[[ MATERIAL FOR THIS TASK open ]]

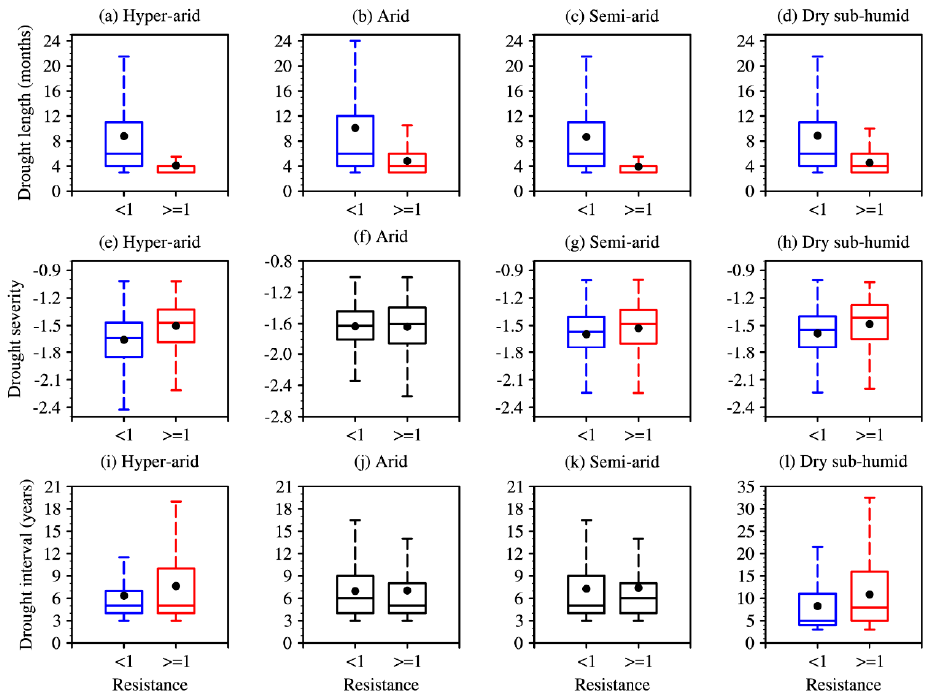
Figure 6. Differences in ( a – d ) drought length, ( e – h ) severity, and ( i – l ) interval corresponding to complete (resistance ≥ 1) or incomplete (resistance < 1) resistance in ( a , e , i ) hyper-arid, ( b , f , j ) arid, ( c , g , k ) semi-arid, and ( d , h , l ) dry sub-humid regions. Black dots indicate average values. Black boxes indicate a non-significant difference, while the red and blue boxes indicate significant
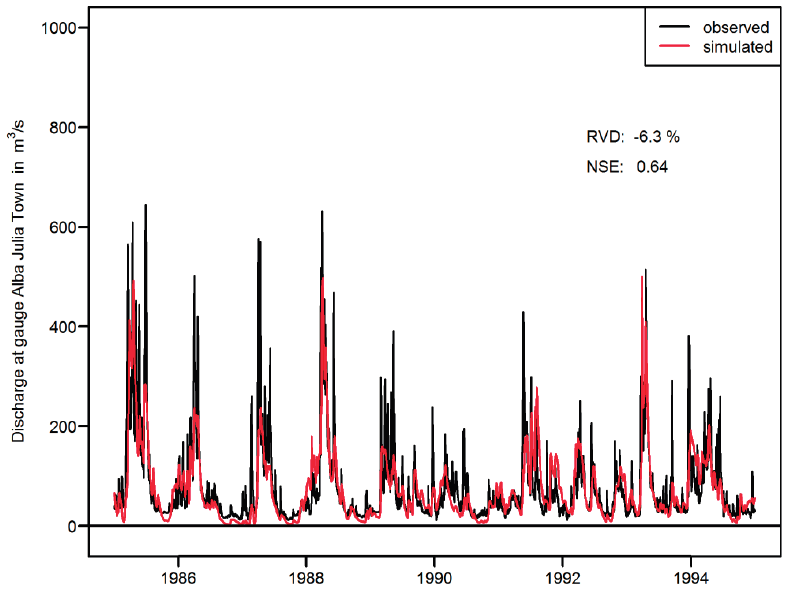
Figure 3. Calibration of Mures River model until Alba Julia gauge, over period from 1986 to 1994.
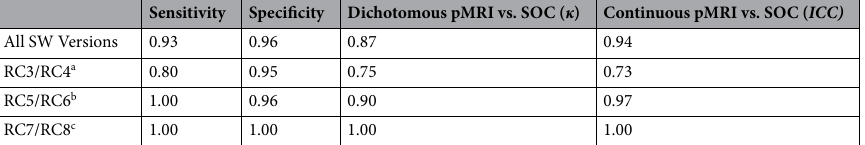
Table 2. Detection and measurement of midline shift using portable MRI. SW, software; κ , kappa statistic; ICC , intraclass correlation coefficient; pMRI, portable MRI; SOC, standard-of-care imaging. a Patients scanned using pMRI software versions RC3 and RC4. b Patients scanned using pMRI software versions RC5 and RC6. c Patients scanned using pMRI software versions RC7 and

[[ MATERIAL FOR THIS TASK closed ]]
[[ MATERIAL FOR THIS TASK open ]]

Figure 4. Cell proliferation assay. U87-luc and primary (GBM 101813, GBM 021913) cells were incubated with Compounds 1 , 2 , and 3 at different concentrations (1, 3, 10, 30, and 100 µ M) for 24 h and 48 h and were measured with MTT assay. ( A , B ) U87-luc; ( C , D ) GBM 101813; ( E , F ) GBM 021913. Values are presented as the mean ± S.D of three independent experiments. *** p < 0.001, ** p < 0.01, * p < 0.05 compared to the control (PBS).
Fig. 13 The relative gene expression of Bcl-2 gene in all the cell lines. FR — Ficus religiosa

[[ MATERIAL FOR THIS TASK closed ]]
[[ MATERIAL FOR THIS TASK open ]]

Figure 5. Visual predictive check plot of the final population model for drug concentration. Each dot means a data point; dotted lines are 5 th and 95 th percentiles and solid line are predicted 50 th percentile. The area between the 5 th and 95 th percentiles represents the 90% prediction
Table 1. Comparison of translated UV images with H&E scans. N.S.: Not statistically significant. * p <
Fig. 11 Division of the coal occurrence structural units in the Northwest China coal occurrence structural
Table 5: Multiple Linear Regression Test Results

[[ MATERIAL FOR THIS TASK closed ]]

> [ACTIVITY]
From the line containing "Figure 5. Visual" down to the line containing "Table 5: Multiple" in the material above, reproduce every line exactly, including the two end lines.

> [REPLY TO THE EXERCISE]
Figure 5. Visual predictive check plot of the final population model for drug concentration. Each dot means a data point; dotted lines are 5 th and 95 th percentiles and solid line are predicted 50 th percentile. The area between the 5 th and 95 th percentiles represents the 90% prediction
Table 1. Comparison of translated UV images with H&E scans. N.S.: Not statistically significant. * p <
Fig. 11 Division of the coal occurrence structural units in the Northwest China coal occurrence structural
Table 5: Multiple Linear Regression Test Results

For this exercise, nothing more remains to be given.